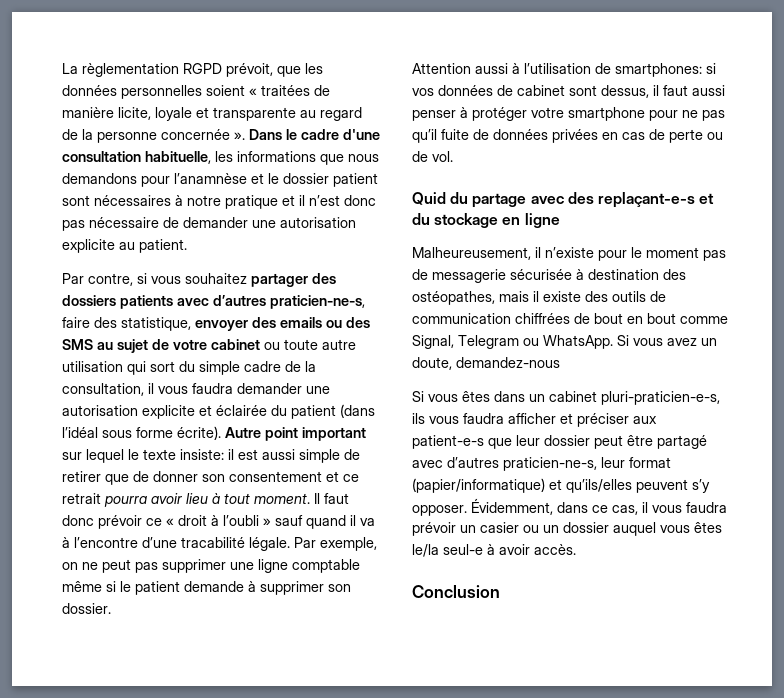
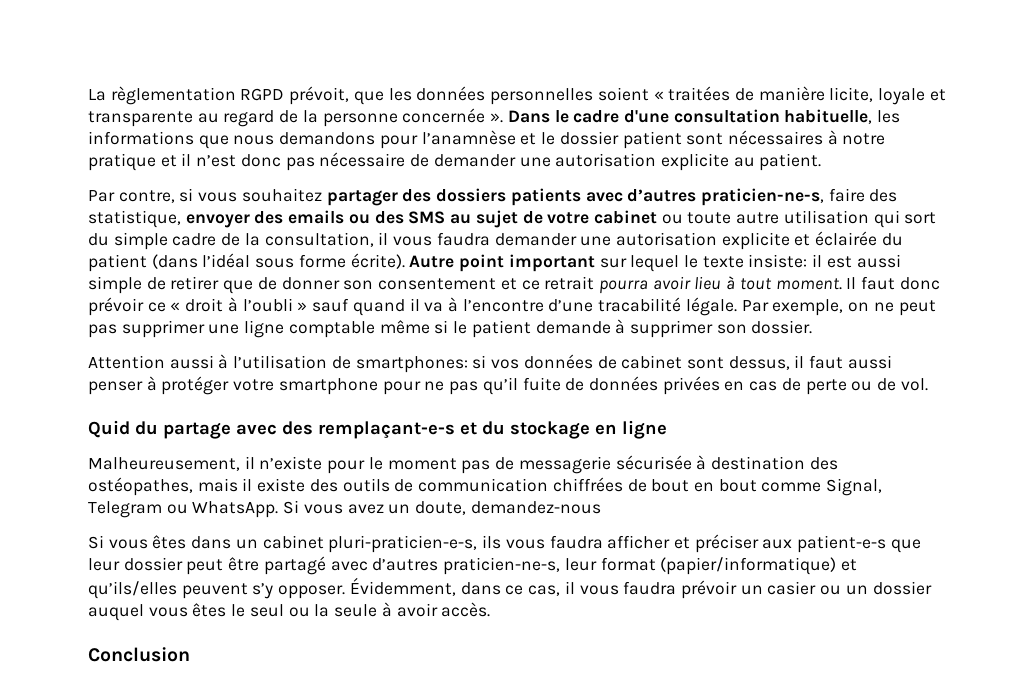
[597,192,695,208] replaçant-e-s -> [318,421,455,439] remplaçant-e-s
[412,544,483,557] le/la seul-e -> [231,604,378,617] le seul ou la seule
...
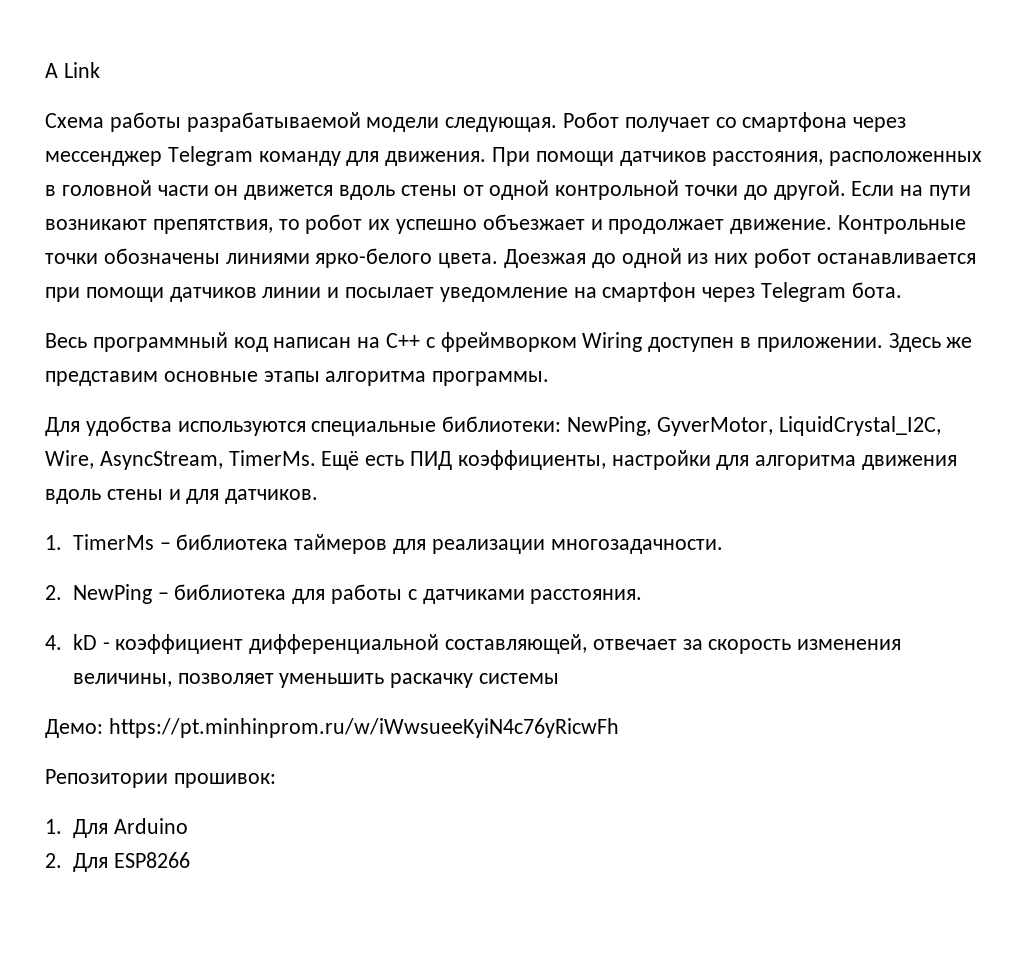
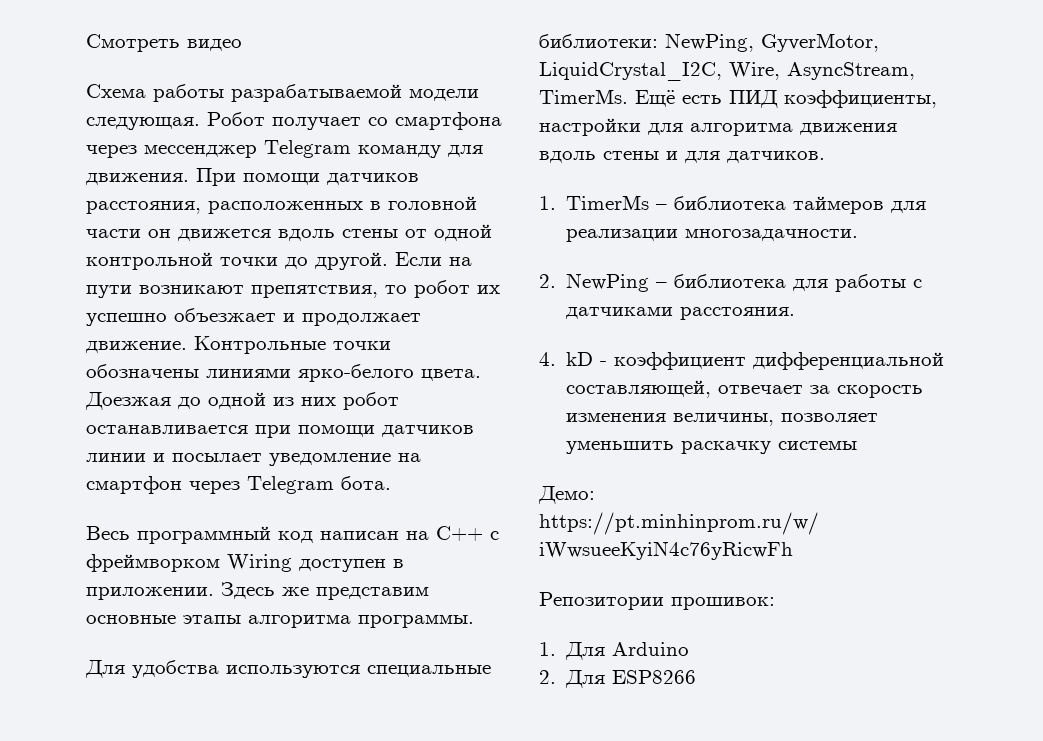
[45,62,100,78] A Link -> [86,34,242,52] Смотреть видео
* * *
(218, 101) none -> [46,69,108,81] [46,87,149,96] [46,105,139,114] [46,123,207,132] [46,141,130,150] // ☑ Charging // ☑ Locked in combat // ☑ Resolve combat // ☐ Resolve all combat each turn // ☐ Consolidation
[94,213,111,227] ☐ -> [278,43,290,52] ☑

◆ Try it
Of the entries listed above, reproduce only the lines starting at the line containing "[597,192,695,208] replaçant-e-s ->" and ending at the line containing "[412,544,483,557] le/la seul-e". Include both, exactly as they stand.

◆ Output for this exercise
[597,192,695,208] replaçant-e-s -> [318,421,455,439] remplaçant-e-s
[412,544,483,557] le/la seul-e -> [231,604,378,617] le seul ou la seule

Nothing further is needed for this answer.